Looking at the entries underneath, work out how many lines contain "interface". Write only that number.

○ ○ ○ ○

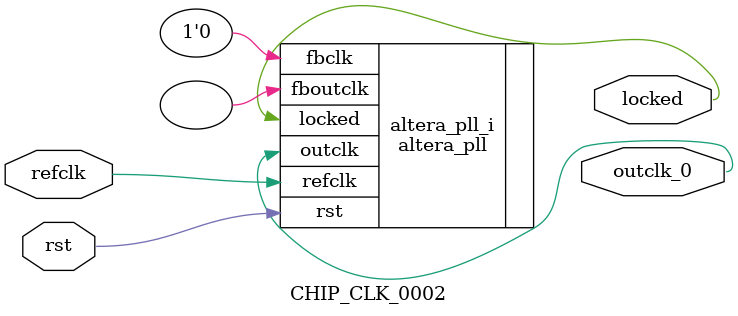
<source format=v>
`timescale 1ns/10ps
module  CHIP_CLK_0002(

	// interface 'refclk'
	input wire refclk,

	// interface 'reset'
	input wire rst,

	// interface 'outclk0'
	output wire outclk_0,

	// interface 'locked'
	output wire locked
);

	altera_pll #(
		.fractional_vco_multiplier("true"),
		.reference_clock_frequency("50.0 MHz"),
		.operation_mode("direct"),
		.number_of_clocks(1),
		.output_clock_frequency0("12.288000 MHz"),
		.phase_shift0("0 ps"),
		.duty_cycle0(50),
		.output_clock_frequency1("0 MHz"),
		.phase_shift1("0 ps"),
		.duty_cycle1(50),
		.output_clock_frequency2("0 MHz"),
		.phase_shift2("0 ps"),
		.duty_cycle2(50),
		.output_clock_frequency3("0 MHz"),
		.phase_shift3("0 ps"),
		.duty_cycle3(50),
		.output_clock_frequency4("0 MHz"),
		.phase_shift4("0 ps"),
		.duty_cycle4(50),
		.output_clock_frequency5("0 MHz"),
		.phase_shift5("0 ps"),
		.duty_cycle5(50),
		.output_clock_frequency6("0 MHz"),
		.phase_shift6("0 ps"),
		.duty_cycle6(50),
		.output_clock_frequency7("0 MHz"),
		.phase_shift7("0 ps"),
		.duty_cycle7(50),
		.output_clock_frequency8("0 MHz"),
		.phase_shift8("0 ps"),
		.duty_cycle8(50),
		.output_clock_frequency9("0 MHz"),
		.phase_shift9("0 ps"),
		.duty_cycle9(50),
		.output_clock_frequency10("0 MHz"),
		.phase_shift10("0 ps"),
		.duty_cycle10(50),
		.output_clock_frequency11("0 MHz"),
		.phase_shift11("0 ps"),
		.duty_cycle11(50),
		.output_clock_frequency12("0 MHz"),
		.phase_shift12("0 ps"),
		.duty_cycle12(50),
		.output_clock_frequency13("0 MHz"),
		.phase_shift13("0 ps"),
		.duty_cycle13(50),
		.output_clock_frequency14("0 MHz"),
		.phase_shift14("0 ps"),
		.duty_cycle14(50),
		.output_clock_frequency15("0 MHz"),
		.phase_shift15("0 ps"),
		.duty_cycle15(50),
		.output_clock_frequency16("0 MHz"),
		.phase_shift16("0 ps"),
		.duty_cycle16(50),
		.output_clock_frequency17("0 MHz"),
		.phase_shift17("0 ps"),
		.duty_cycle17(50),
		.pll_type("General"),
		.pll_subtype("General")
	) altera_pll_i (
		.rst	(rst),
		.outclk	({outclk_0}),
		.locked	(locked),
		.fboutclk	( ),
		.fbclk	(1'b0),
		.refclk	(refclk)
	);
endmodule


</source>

○ ○ ○ ○

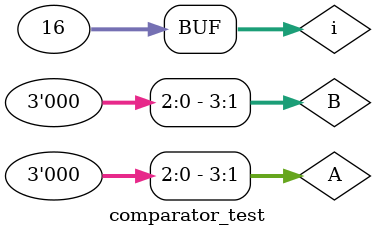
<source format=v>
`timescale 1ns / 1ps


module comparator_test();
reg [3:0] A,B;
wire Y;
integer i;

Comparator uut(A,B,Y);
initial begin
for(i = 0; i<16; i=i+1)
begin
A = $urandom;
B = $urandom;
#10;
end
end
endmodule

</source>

○ ○ ○ ○

Problem solution:
4